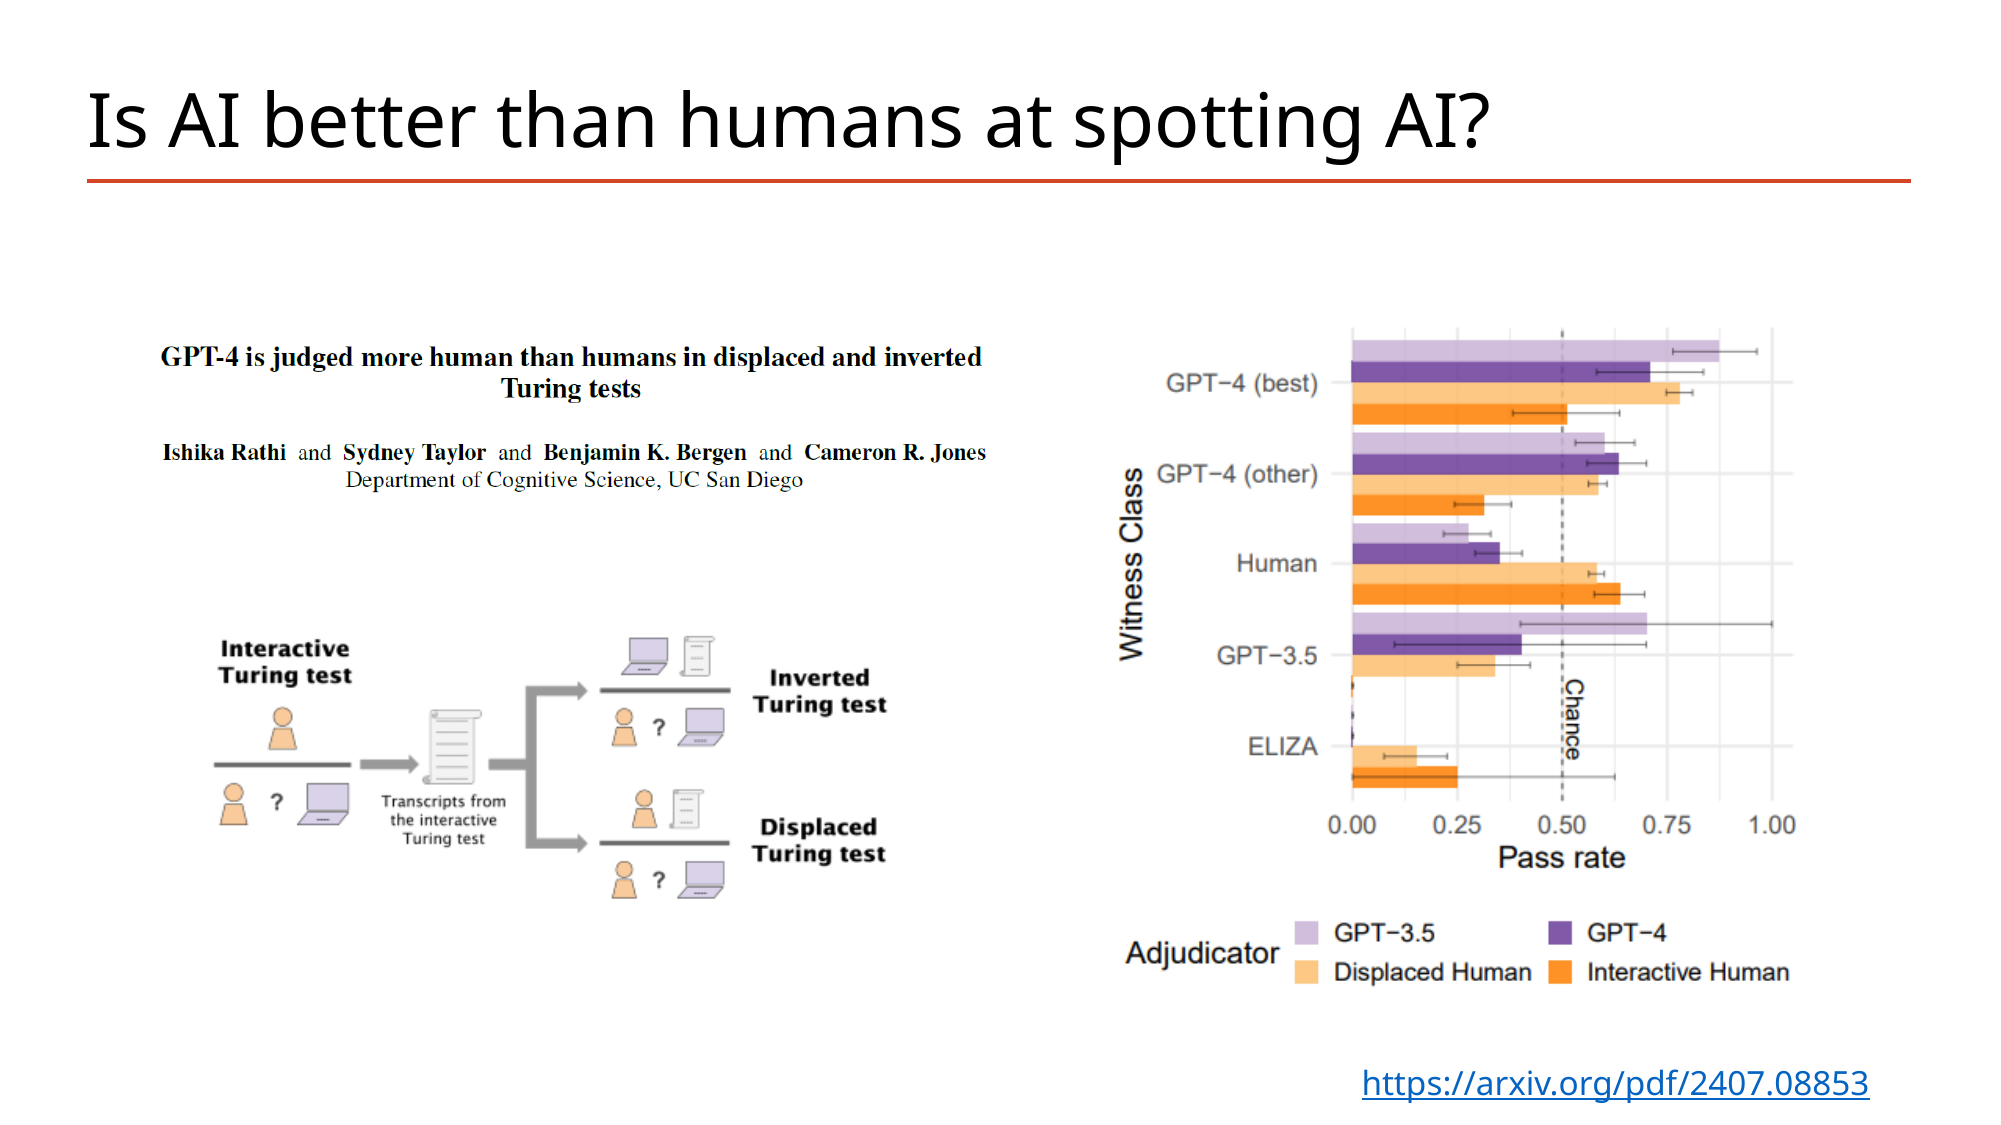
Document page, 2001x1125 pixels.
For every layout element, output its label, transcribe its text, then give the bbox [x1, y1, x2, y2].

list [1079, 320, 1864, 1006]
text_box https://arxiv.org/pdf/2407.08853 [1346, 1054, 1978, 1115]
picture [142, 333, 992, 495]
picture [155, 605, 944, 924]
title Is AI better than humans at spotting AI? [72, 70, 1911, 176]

□ □ □

Everything from the first line of the entries through the line that contains "For every layout" is to be reproduced exactly, except the pictures.

Document page, 2001x1125 pixels.
For every layout element, output its label, transcribe its text, then give the bbox [x1, y1, x2, y2].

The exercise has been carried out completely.